> _CONSIGNE 1_:
D'après le texte sur le film Les êtres chers, quel âge a la cinéaste Anne Émond ?
> _CONSIGNE 2_:
Recopiez mot pour mot le texte sur le film Les êtres chers, de « Anne Émond tenait » jusqu'à « plus de 20 ans! ».

Périmètre de sécurité

Anne Émond tenait à ce que le film se passe «en région». «Pour le personnage de David, la nature est vraiment importante, indique-t-elle. C'est à la fois ce qui peut le sauver ou le perdre - il part à la chasse, il se retrouve souvent dans le bois ou au bord de l'eau, il a un petit périmètre de sécurité, avec sa maison, sa forêt, un périmètre à l'intérieur duquel il est capable de vivre.»

Pas question toutefois de photographier le Bas-du-Fleuve de manière spectaculaire. «Oui, les paysages sont très beaux, mais on ne voulait pas faire de cartes postales, dit-elle. On ne voulait pas filmer la nature québécoise de manière grandiloquente, en l'esthétisant. C'est juste l'histoire d'une famille qui vit près du fleuve. C'est la vraie vie, le quotidien, c'est tout.»

Les sauts dans le temps ont posé un défi de taille à la réalisatrice, qui couvre une période de plus de 20 ans!

«Le passage du temps était crucial dans cette histoire, avoue-t-elle. C'est un film sur ce qu'on transmet d'une génération à une autre, donc c'était important pour moi de voir les personnages vieillir sous nos yeux. Pour qu'on s'attache aussi à eux. Pour y arriver, je suis passée rapidement sur certains chapitres de leur vie que le spectateur pouvait deviner...»

Tendre et sobre

Malgré la dureté du propos, Anne Émond voulait que son film soit «lumineux» et qu'on sente bien que le personnage de Laurence choisit de vivre. La cinéaste de 33 ans vient de terminer le tournage du film Nelly - inspiré de la vie et l'oeuvre de Nelly Arcan -, qui parle lui aussi du suicide. «C'est vrai que ce n'est pas facile de faire deux films qui parlent du suicide. Mais ce sont deux histoires complètement différentes.»

Autant Les êtres chers est un film tendre et sobre, autant Nelly baigne dans une détresse très sexe, drogue et rock'n'roll, estime Anne Émond.

«Nelly a annoncé sa mort à peu près 2000 fois dans tout ce qu'elle a écrit. Ses proches ont tout fait pour l'aider, mais c'est quand même arrivé. Ça revient à ça. Qu'est-ce qu'on peut faire? Aimer et être présent, c'est tout. C'est triste, mais quelqu'un qui veut se suicider va toujours réussir à le faire.»

> _EXTRAITS DE DONNÉES_:
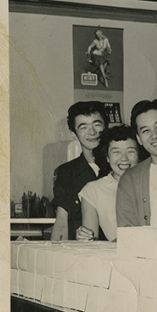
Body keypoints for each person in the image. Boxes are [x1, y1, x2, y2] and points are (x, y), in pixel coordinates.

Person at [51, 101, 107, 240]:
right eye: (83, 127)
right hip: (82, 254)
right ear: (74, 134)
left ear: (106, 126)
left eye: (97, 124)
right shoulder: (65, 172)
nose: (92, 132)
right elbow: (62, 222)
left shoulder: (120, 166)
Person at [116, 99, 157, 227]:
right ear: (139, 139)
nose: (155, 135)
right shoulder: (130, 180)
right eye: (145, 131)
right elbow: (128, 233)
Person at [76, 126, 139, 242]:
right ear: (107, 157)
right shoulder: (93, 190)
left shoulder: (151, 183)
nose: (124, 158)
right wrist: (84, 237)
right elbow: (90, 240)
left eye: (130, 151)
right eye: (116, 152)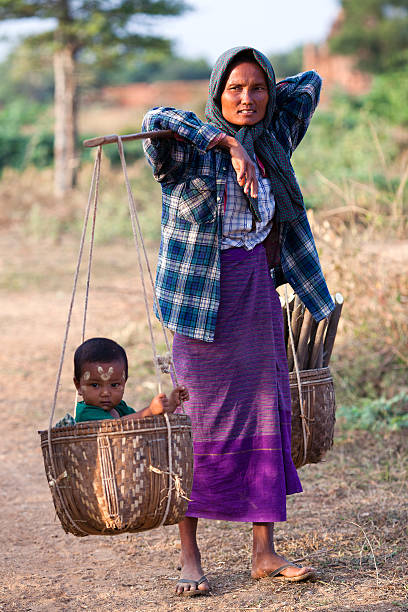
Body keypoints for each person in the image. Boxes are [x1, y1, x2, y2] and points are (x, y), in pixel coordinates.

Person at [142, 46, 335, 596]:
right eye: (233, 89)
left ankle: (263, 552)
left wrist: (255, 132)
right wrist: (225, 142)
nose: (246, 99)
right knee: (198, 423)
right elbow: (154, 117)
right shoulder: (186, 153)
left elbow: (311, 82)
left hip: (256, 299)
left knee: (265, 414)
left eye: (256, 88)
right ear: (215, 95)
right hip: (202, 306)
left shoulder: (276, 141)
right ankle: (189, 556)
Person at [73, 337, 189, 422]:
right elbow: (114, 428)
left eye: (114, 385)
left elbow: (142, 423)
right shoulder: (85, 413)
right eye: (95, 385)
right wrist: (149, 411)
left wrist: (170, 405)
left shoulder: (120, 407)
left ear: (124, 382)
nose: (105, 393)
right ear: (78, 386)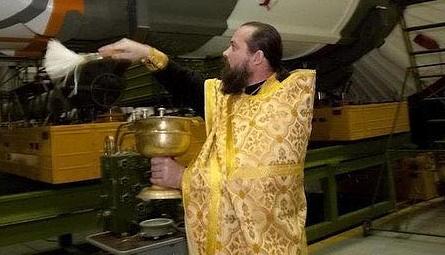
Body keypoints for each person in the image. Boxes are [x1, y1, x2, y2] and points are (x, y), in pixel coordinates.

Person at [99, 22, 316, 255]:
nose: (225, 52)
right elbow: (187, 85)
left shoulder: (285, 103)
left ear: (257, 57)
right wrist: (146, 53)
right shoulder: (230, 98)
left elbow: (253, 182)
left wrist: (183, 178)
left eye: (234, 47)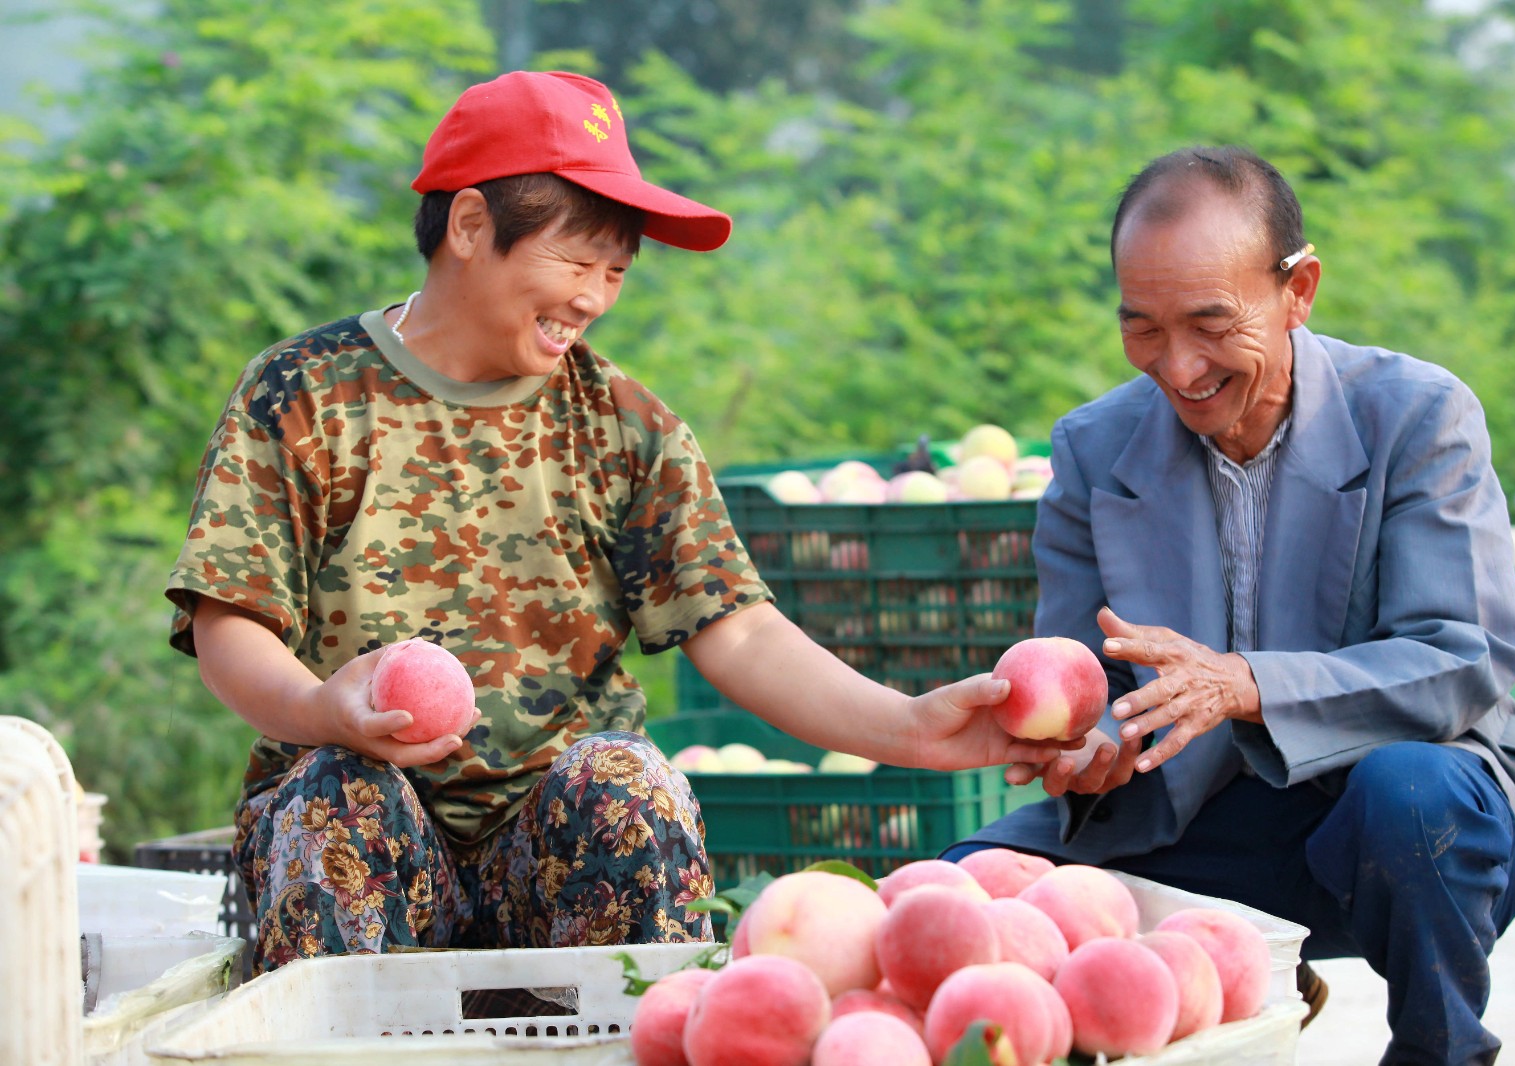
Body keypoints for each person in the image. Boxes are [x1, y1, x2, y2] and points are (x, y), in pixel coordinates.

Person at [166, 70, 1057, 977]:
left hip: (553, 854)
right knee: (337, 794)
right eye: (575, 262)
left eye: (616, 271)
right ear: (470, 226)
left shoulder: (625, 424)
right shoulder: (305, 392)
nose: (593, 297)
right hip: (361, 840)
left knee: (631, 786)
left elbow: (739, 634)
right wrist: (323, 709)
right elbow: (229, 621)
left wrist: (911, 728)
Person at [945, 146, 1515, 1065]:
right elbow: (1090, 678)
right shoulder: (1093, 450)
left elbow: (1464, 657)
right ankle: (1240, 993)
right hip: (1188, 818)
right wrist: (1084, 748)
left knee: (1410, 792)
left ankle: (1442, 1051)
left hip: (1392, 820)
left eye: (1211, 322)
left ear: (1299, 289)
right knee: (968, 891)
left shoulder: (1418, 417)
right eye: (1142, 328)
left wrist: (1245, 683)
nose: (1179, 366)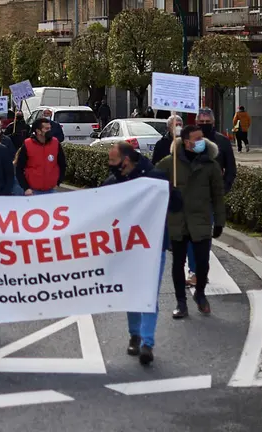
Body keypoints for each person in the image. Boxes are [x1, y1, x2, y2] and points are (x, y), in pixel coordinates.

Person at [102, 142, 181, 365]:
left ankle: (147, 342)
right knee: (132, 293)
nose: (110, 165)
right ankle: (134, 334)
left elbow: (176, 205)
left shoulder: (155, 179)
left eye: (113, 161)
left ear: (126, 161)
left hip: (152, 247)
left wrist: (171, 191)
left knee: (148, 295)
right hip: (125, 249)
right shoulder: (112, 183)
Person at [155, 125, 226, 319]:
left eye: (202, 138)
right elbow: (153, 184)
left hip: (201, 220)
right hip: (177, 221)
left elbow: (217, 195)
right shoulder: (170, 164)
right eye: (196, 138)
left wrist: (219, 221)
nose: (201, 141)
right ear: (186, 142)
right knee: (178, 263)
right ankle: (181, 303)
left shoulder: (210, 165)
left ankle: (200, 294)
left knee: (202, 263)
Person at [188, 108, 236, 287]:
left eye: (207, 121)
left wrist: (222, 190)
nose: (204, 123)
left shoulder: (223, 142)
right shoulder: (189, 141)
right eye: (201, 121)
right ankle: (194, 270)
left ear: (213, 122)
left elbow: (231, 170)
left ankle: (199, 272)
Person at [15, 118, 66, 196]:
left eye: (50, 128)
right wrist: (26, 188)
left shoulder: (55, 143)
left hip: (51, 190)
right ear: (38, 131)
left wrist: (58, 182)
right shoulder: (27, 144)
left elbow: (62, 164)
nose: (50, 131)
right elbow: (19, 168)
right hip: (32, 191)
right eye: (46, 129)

> _RÉPONSE 1_:
Elle a 33 ans.

> _RÉPONSE 2_:
Anne Émond tenait à ce que le film se passe «en région». «Pour le personnage de David, la nature est vraiment importante, indique-t-elle. C'est à la fois ce qui peut le sauver ou le perdre - il part à la chasse, il se retrouve souvent dans le bois ou au bord de l'eau, il a un petit périmètre de sécurité, avec sa maison, sa forêt, un périmètre à l'intérieur duquel il est capable de vivre.»

Pas question toutefois de photographier le Bas-du-Fleuve de manière spectaculaire. «Oui, les paysages sont très beaux, mais on ne voulait pas faire de cartes postales, dit-elle. On ne voulait pas filmer la nature québécoise de manière grandiloquente, en l'esthétisant. C'est juste l'histoire d'une famille qui vit près du fleuve. C'est la vraie vie, le quotidien, c'est tout.»

Les sauts dans le temps ont posé un défi de taille à la réalisatrice, qui couvre une période de plus de 20 ans!